The TH value is related to the hydrogen diffusion coefficient; high TH value means low hydrogen diffusivity. Both reversible traps and irreversible traps can reduce the hydrogen diffusion coefficient. At annealing temperatures of 630, 680 and 730 °C, there are a few dislocations in the specimen due to the recrystallization, so the main reversible hydrogen traps are ferrite grain boundaries, while the main irreversible hydrogen traps are TiC and Ti₄C₂S₂ particles. With the annealing temperature increasing, the average size of ferrite grain and the mean sizes of TiC and Ti₄C₂S₂ particles increase. The ferrite grain boundary is a kind of reversible trap; it traps hydrogen atoms in the hydrogen charging process and contributes significantly to hydrogen trapping (TH value) [26,27]. The hydrogen storage capacity of the grain boundaries is generally proportional to the grain boundary area [28]. The growth of ferrite grain leads to the reduction of the grain boundary area, which is one reason for the reduction of the resistance to fish scaling. Takahashi et al. [29] have observed the hydrogen trapping sites of nano-sized TiC by using three dimensional atom probe (3DAP) for the first time. They revealed that the broad interface between the matrix and TiC was the main trapping site. Wei et al. [30] found that incoherent TiC particles have higher binding energy than that of coherent TiC particles, but they are not able to trap hydrogen during cathodic charging at room temperature due to its high energy barrier for trapping. Small TiC and Ti₄C₂S₂ particles at low annealing temperature have more interfaces, which will result in the decrease of hydrogen diffusivity. The coarsening of precipitates is the other reason for the reduction of resistance to fish scaling. Yuan [2] also indicated that small precipitates can lead to low hydrogen diffusivity. Because irreversible traps always lead to a great decrease in hydrogen diffusivity [31], a great number of small precipitates are favorable to the enhancement of the resistance to fish scaling of enamel steel.

At an annealing temperature of 580 °C, there are much more dislocations and grain boundaries in the specimen due to the incomplete recrystallization. Dislocation is another kind of reversible trap, and it can reduce the hydrogen diffusion coefficient of steel [32]. The decrease of the hydrogen diffusion coefficient means the increase of the TH value. More dislocations can lead to higher TH value. The presence of a large number of dislocations is the reason why the TH value is higher than those of experimental steel annealed at other temperatures.

4. Conclusions

(1)

The main irreversible hydrogen traps of ultra-low carbon enamel steel are fine TiC and coarse Ti₄C₂S₂ particles. The reversible hydrogen traps are grain boundaries and dislocations.
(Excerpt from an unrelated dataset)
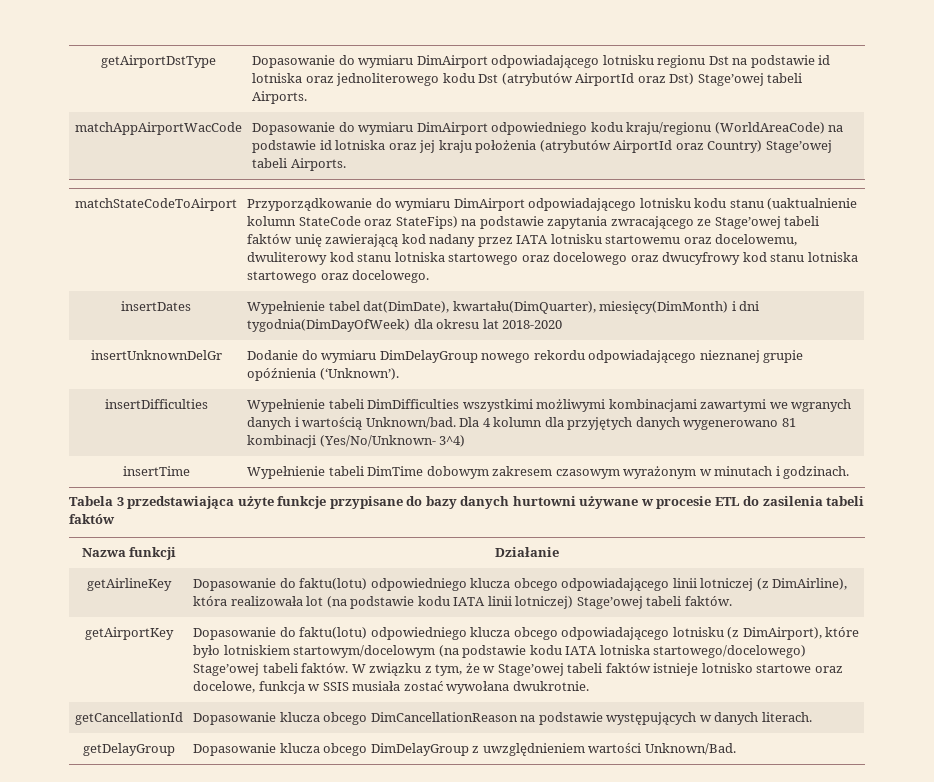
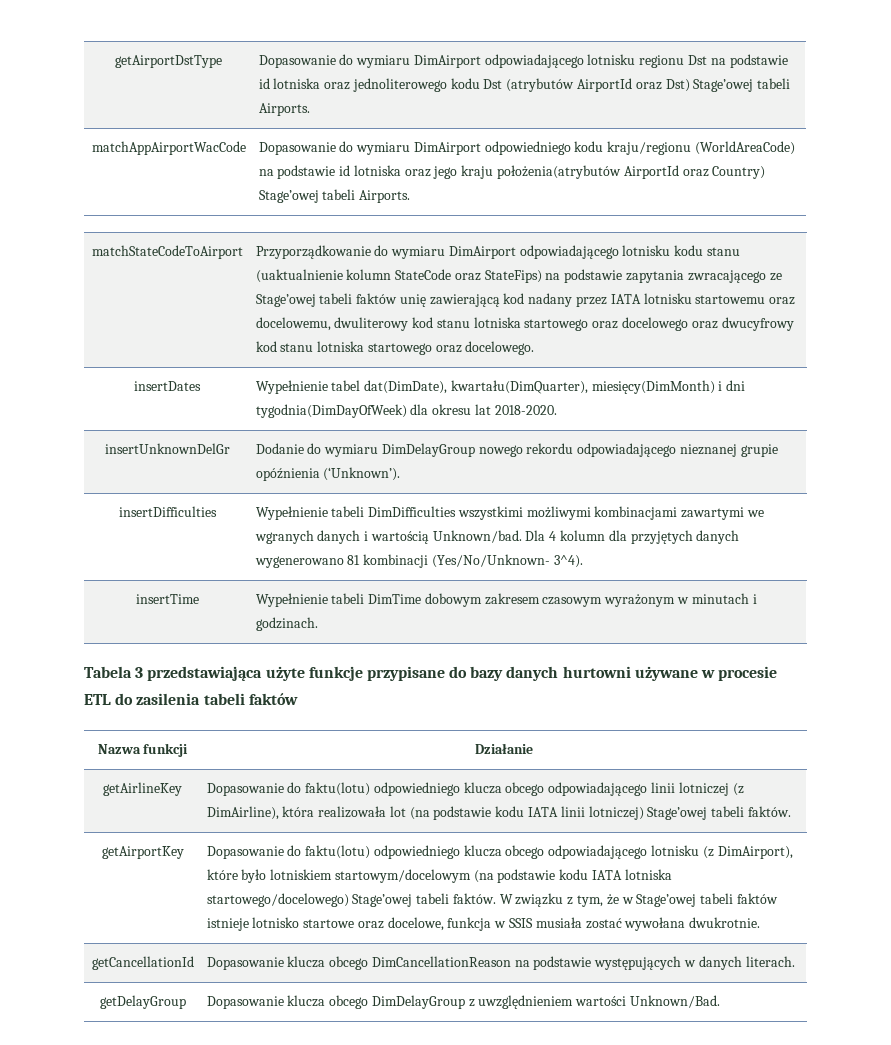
[419,140,611,153] jej kraju położenia (atrybutów -> [433,165,621,179] jego kraju położenia(atrybutów
[502,320,563,329] 2018-2020 -> [494,405,557,415] 2018-2020.
[439,435,466,447] 3^4) -> [553,555,583,568] 3^4).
The mean sizes of TiC and Ti₄C₂S₂ particles increase with increasing the batch annealing temperature.

(2)

Both reversible and irreversible traps will influence the resistance to fish scaling. The resistance to fish scaling can be enhanced with increasing the number of reversible and irreversible traps. The resistance to fish scaling decreases with increasing the batch annealing temperature, which is caused by the growth of ferrite grain and the coarsening of TiC and Ti₄C₂S₂ particles.